Associé à l'emploi statutaire, ce type de recrutement répond à un souci de gestion plus souple des personnels des établissements, notamment en matière d'adaptation de l'emploi scientifique aux besoins et d'amélioration de la réactivité des laboratoires aux projets de recherche. Cette mesure s'inscrit dans l'objectif de rendre la recherche française plus opérationnelle et plus compétitive.

Il est, par ailleurs, prévu de doubler le nombre de jeunes chercheurs bénéficiant des « Package » mis en place par les organismes à leur intention (ATIP au CNRS, Avenir à l'Inserm, jeunes équipes à l'INRA...).

Il n'empêche que l'ensemble des établissements devraient s'attacher à favoriser davantage le retour des jeunes chercheurs temporairement expatriés. Les mentalités ont sans doute encore à évoluer dans ce domaine.

Enfin, votre rapporteur estime très positive la récente décision du Gouvernement d'attribuer des « chaires d'excellence » à des chercheurs venant de l'étranger. Sont ainsi créées cinq chaires dites de niveau 2 qui reçoivent un financement, hors salaire du chercheur, de 500 000 euros sur trois ans, dont 300 000 euros dès la première année. Le lauréat dispose de trois allocataires de recherche et de trois postes d'accueil de post-doctorants. Sur le même modèle, dix chaires de niveau 1 sont dotées d'un financement de 250 000 euros sur trois ans, dont 150 000 euros la première année ; elles sont assorties d'un allocataire de recherche et d'un poste d'accueil.

c) Une simplification des procédures administratives

Votre commission se réjouit que le Gouvernement ait repris certaines des propositions que le groupe de réflexion du Sénat sur l'avenir de la recherche en France, commun aux trois commissions compétentes dans ce domaine -affaires culturelles, affaires économiques et finances- lui a remises 6 ( * ) .

TÂCHE DEMANDÉE A:
D'après l'extrait sur la politique de recherche, de quel financement, hors salaire du chercheur, chacune des chaires de niveau 2 est-elle dotée ?
TÂCHE DEMANDÉE B:
Énumérez les commissions qui, selon l'extrait sur la politique de recherche, sont communes au groupe de réflexion du Sénat sur l'avenir de la recherche en France.
TÂCHE DEMANDÉE C:
Reprenez l'extrait sur la politique de recherche et prolongez-le à la suite de sa dernière phrase.

(Extrait d'un jeu de données)
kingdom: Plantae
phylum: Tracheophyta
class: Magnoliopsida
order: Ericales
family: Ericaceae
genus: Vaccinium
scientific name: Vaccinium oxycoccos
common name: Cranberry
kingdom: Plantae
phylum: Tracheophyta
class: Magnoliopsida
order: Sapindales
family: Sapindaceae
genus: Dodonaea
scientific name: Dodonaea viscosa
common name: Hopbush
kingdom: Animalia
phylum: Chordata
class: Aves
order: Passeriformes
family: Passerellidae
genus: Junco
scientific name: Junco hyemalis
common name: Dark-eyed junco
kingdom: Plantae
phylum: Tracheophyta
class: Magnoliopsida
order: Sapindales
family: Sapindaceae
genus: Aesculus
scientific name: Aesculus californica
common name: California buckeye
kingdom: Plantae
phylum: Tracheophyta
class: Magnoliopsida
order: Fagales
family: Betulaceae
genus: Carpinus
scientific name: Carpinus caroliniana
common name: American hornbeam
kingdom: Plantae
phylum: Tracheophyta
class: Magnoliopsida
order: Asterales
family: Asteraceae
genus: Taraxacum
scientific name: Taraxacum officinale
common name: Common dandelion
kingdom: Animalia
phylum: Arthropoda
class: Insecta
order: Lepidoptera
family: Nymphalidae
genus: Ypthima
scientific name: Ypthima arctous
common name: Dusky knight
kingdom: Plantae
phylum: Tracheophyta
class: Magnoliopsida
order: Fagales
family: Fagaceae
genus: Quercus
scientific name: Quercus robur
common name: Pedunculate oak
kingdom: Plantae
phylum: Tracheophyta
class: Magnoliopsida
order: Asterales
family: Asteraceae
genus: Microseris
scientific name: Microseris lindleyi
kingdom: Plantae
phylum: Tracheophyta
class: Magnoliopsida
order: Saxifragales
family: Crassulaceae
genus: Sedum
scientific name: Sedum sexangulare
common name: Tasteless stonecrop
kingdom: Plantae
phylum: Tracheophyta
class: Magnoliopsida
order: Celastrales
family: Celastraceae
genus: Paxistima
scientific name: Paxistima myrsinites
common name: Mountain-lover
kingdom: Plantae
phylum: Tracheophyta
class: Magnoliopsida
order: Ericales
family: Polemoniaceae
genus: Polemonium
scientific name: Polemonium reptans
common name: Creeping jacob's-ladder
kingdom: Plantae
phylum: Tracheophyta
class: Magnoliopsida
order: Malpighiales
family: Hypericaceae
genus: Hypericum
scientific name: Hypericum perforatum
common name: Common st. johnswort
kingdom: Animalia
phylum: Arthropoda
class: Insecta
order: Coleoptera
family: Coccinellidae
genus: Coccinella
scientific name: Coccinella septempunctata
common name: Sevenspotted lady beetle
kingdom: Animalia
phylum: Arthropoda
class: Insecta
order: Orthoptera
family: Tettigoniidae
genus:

RÉPONSE A:
500 000 euros sur trois ans, dont 300 000 euros dès la première année.

RÉPONSE B:
- Affaires culturelles
- Affaires économiques
- Finances

RÉPONSE C:
Parmi celles-ci, figurent des mesures tendant à libérer les organismes publics de recherche d'une tutelle excessive, notamment en substituant un contrôle financier a posteriori au contrôle a priori actuel et, plus généralement, en simplifiant les procédures administratives. Celles-ci, excessivement nombreuses et parfois tatillonnes, mobilisent inutilement trop de temps et de moyens au détriment des activités de recherche.

Ainsi, le ministre délégué à la recherche a indiqué à votre commission qu'il avait soumis au Premier ministre une série de propositions visant à simplifier la vie quotidienne dans les laboratoires, qui devraient être décidées d'ici à la fin de l'année. Certaines ont déjà fait l'objet d'un arbitrage positif, dont la suppression de ce contrôle financier a priori dans trois EPST, avec l'objectif d'un élargissement à tous les autres organismes en 2006.

Les laboratoires n'auront par exemple plus besoin de requérir le visa du contrôleur financier pour le recrutement de personnel non permanent. Cela leur permettra d'être plus réactif et de limiter les contrôles administratifs inutiles.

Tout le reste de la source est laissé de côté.